MadSci Network: Chemistry
Query:

Re: Does it matter if you put milk in tea 1st or 2nd?

Area: Chemistry
Posted By: Robin Hall, undergraduate, chemistry, University College Swansea
Date: Tue Jul 29 09:25:12 1997
Area of science: Chemistry
ID: 865753368.Ch
Message:

Jonathan:

As far as I know there is no reaction between the milk and the tea (milk molecules and tea molecules do not interact.) So from a chemical point of view it would not matter which went in first.

Not being a tea drinker myself I am not quite sure what you mean by scalding the milk, but milk is a colloid - a suspension of 'blobs' of milk in water - and it is possible that pouring this into a hot cup of tea would affect the colloid particles. Perhaps they stick together to form larger particles (although we know that the milk and tea mix alright - we don't get seperate layers) and thie size of the colloid particles affects the taste of the milk?

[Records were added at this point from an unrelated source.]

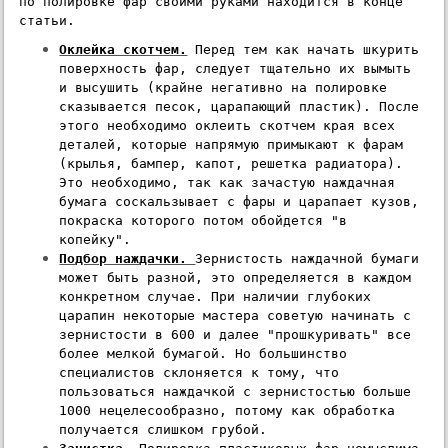
по полировке фар своими руками находится в конце 
статьи.
Оклейка скотчем.
 Перед тем как начать шкурить 
поверхность фар, следует тщательно их вымыть 
и высушить (крайне негативно на полировке 
сказывается песок, царапающий пластик). После 
этого необходимо оклеить скотчем края всех 
деталей, которые напрямую примыкают к фарам 
(крылья, бампер, капот, решетка радиатора). 
Это необходимо, так как зачастую наждачная 
бумага соскальзывает с фары и царапает кузов, 
покраска которого потом обойдется "в 
копейку".
Подбор наждачки. 
Зернистость наждачной бумаги 
может быть разной, это определяется в каждом 
конкретном случае. При наличии глубоких 
царапин некоторые мастера советую начинать с 
зернистости в 600 и далее "прошкуривать" все 
более мелкой бумагой. Но большинство 
специалистов склоняется к тому, что 
пользоваться наждачкой с зернистостью больше 
1000 нецелесообразно, потому как обработка 
получается слишком грубой.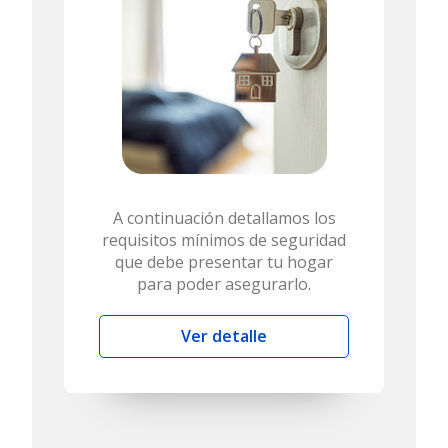
A continuación detallamos los
requisitos mínimos de seguridad
que debe presentar tu hogar
para poder asegurarlo.
Ver detalle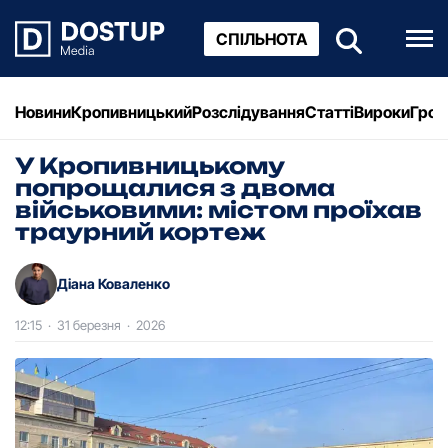
СПІЛЬНОТА
Новини
Кропивницький
Розслідування
Статті
Вироки
Грош
У Кропивницькому
попрощалися з двома
військовими: містом проїхав
траурний кортеж
Діана Коваленко
12:15
·
31 березня
·
2026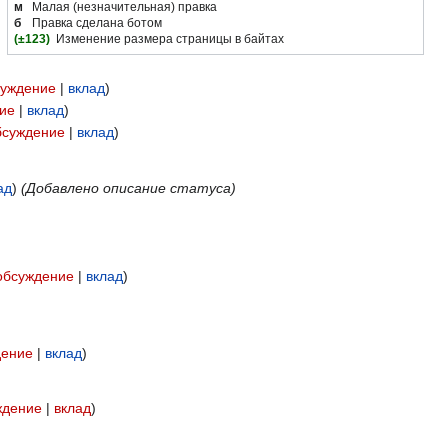
м
Малая (незначительная) правка
б
Правка сделана ботом
(±123)
Изменение размера страницы в байтах
суждение
вклад
ие
вклад
бсуждение
вклад
ад
(Добавлено описание статуса)
обсуждение
вклад
дение
вклад
ждение
вклад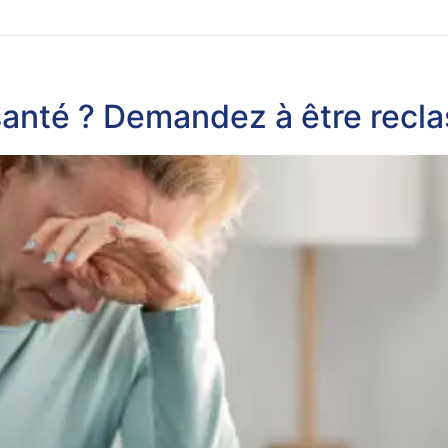
santé ? Demandez à être recl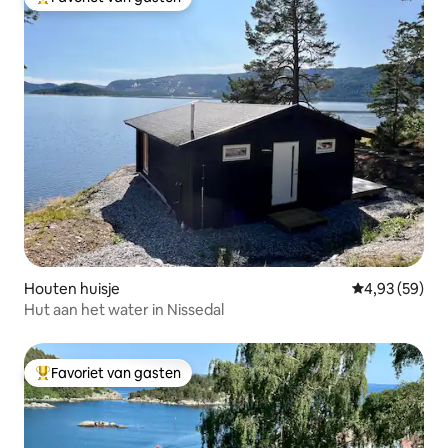
Topfavoriet van gasten
Houten huisje
Gemiddelde be
4,93 (59)
Hut aan het water in Nissedal
Favoriet van gasten
Topfavoriet van gasten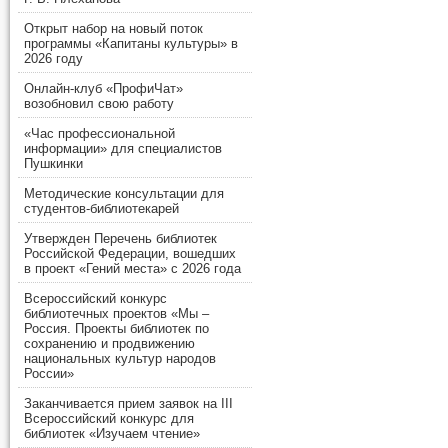
Открыт набор на новый поток
программы «Капитаны культуры» в
2026 году
Онлайн-клуб «ПрофиЧат»
возобновил свою работу
«Час профессиональной
информации» для специалистов
Пушкинки
Методические консультации для
студентов-библиотекарей
Утвержден Перечень библиотек
Российской Федерации, вошедших
в проект «Гений места» с 2026 года
Всероссийский конкурс
библиотечных проектов «Мы –
Россия. Проекты библиотек по
сохранению и продвижению
национальных культур народов
России»
Заканчивается прием заявок на III
Всероссийский конкурс для
библиотек «Изучаем чтение»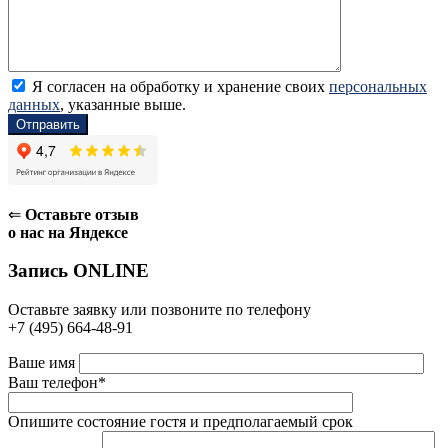
Я согласен на обработку и хранение своих
персональных
данных
, указанные выше.
⇐
Оставьте отзыв
о нас на Яндексе
Запись ONLINE
Оставьте заявку или позвоните по телефону
+7 (495) 664-48-91
Ваше имя
Ваш телефон*
Опишите состояние гостя и предполагаемый срок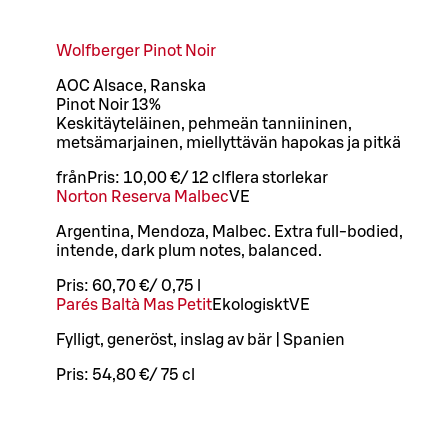
Wolfberger Pinot Noir
AOC Alsace, Ranska
Pinot Noir 13%
Keskitäyteläinen, pehmeän tanniininen,
metsämarjainen, miellyttävän hapokas ja pitkä
från
Pris:
10,00 €
/
12 cl
flera storlekar
Norton Reserva Malbec
VE
Argentina, Mendoza, Malbec. Extra full-bodied,
intende, dark plum notes, balanced.
Pris:
60,70 €
/
0,75 l
Parés Baltà Mas Petit
Ekologiskt
VE
Fylligt, generöst, inslag av bär | Spanien
Pris:
54,80 €
/
75 cl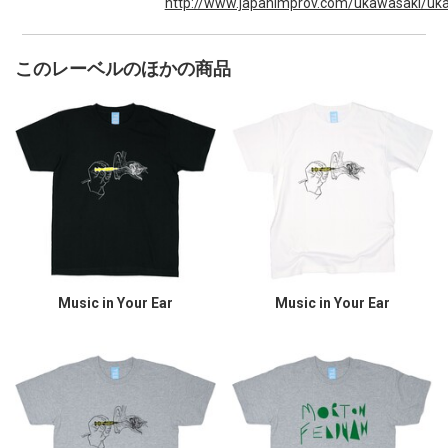
http://www.japanimprov.com/ukawasaki/uka
このレーベルのほかの商品
Music in Your Ear
Music in Your Ear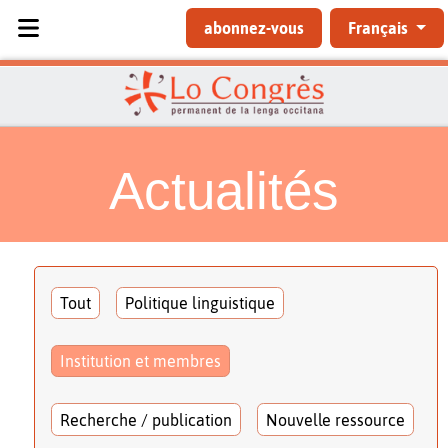
Sélectionnez votre langue
abonnez-vous
Français
Actualités
Tout
Politique linguistique
Institution et membres
Recherche / publication
Nouvelle ressource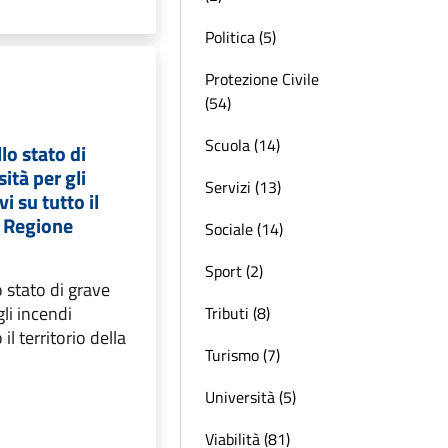
Politica (5)
Protezione Civile
(54)
Scuola (14)
lo stato di
ità per gli
Servizi (13)
i su tutto il
a Regione
Sociale (14)
Sport (2)
 stato di grave
gli incendi
Tributi (8)
il territorio della
Turismo (7)
Università (5)
Viabilità (81)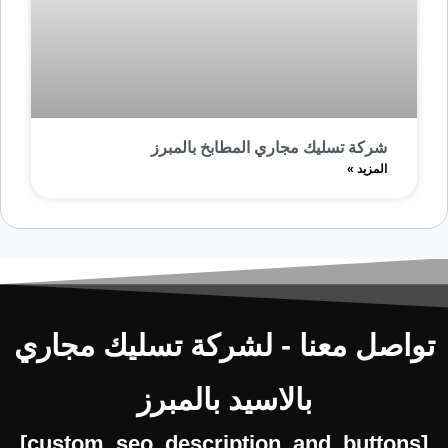
شركة تسليك مجاري المطابخ بالمبرز
المزيد »
تواصل معنا - لشركة تسليك مجاري
بالاسيد بالمبرز
[custom_seo_description_and_buttons]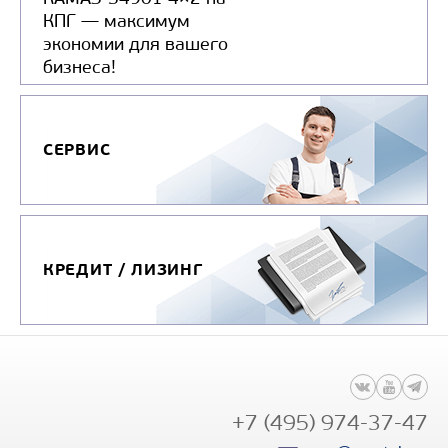
КПГ — максимум
экономии для вашего
бизнеса!
СЕРВИС
КРЕДИТ / ЛИЗИНГ
+7 (495) 974-37-47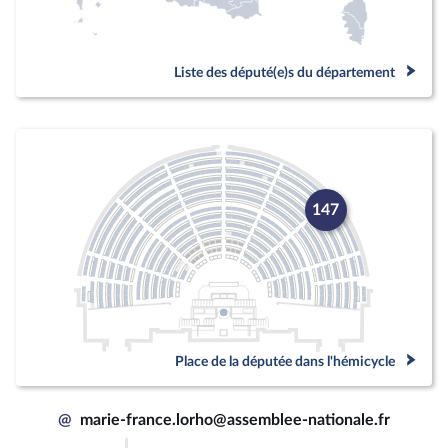
Liste des député(e)s du département
147
Place de la députée dans l'hémicycle
@
marie-france.lorho@assemblee-nationale.fr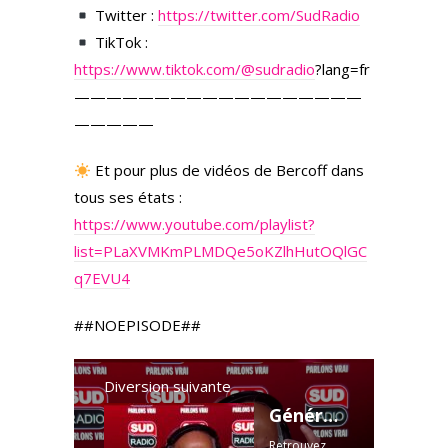
Twitter :
https://twitter.com/SudRadio
TikTok :
https://www.tiktok.com/
@sudradio
?lang=fr
——————————————————
—————
Et pour plus de vidéos de Bercoff dans
tous ses états :
https://www.youtube.com/playlist?
list=PLaXVMKmPLMDQe5oKZlhHutOQlGC
q7EVU4
##NOEPISODE##
Diversion suivante
Génération de "Tanguy", fête des mères : les perles du 23/05
Retrouvez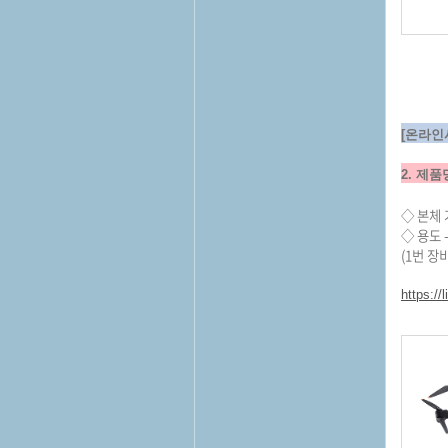
[온라인
2. 제품
◇ 본체 가
◇ 용도 
(1번 장
https:/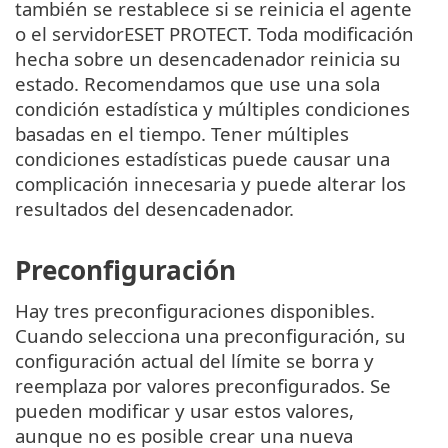
también se restablece si se reinicia el agente
o el servidorESET PROTECT. Toda modificación
hecha sobre un desencadenador reinicia su
estado. Recomendamos que use una sola
condición estadística y múltiples condiciones
basadas en el tiempo. Tener múltiples
condiciones estadísticas puede causar una
complicación innecesaria y puede alterar los
resultados del desencadenador.
Preconfiguración
Hay tres preconfiguraciones disponibles.
Cuando selecciona una preconfiguración, su
configuración actual del límite se borra y
reemplaza por valores preconfigurados. Se
pueden modificar y usar estos valores,
aunque no es posible crear una nueva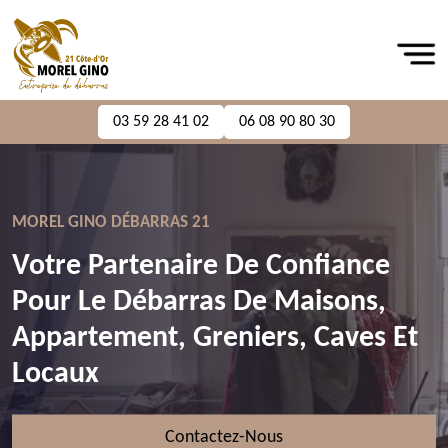
03 59 28 41 02
06 08 90 80 30
MOREL GINO DÉBARRAS 21
Votre Partenaire De Confiance
Pour Le Débarras De Maisons,
Appartement, Greniers, Caves Et
Locaux
Contactez-Nous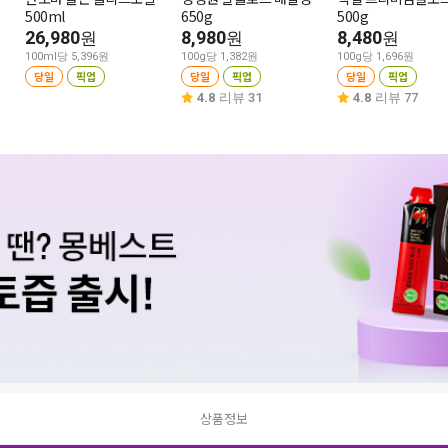
500ml
650g
500g
26,980
8,980
8,480
원
원
원
100ml당 5,396원
100g당 1,382원
100g당 1,696원
당일
픽업
당일
픽업
당일
픽업
4.8
리뷰 31
4.8
리뷰 77
상품정보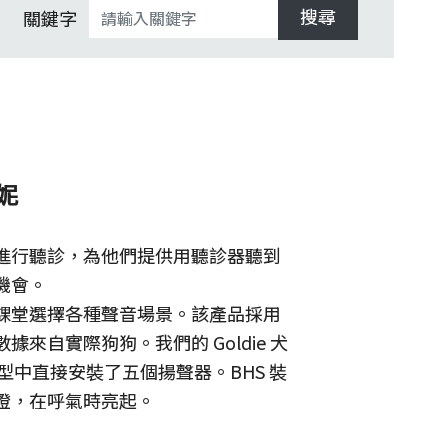
搜尋
關鍵字
妮
進行聽診，為他們提供用聽診器聽到
機會。
課堂選擇各種聲音場景。該產品採用
據來自實際狗狗。我們的 Goldie 犬
模型中直接安裝了五個揚聲器。BHS 裝
燈，在呼氣時亮起。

I'm afriad I haven't been able to find much research about the chemistry of cups of tea, or that of milk itself. However, I do know that one of the first physics calculations that the cosmologist Stephen Hawing did for himself was to show that a cup of tea will cool down more quickly if you leave putting the milk in just before you drink it. This is because of Newton's law of cooling which says that the rate of energy loss from the tea wil be proportional to the temperature difference between the tea and it's surroundings. Putting the milk in straight away cools down the overall temperature and the heat energy is not lost so quickly. (sorry, but you'l have to ask a physist if you want to see the calculations done!)

I'm sorry I haven't been more help, but I am left to conclude that it probably doesn't make any difference which goes in first except to the temperature. But then, as I said, I don't drink tea, so what would I know?!